(Beginning of Records for the task)

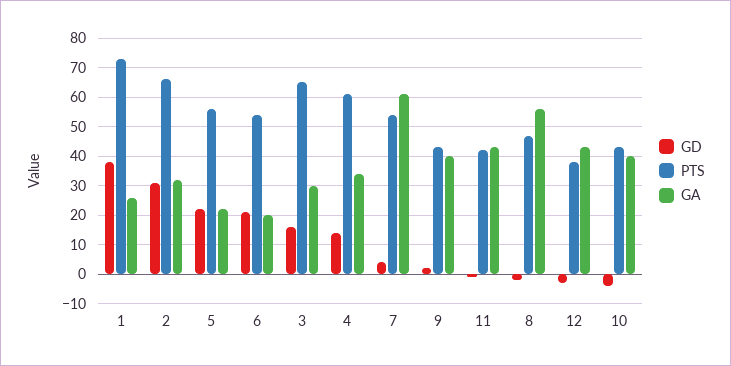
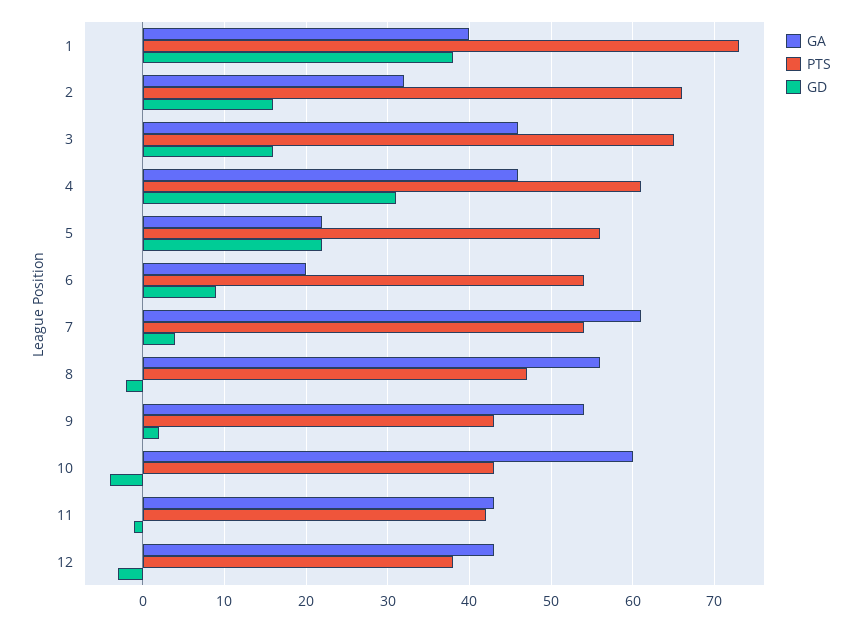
GA, 1: 25 -> 40
GD, 2: 30 -> 16
GD, 6: 20 -> 9
GA, 3: 30 -> 46
GD, 4: 15 -> 31
GA, 4: 35 -> 46
GA, 9: 40 -> 54
GA, 10: 40 -> 60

(End of Records for the task)

Work task
If a record contains a picture, drop the picture and repeat the rest exactly.

Output
GA, 1: 25 -> 40
GD, 2: 30 -> 16
GD, 6: 20 -> 9
GA, 3: 30 -> 46
GD, 4: 15 -> 31
GA, 4: 35 -> 46
GA, 9: 40 -> 54
GA, 10: 40 -> 60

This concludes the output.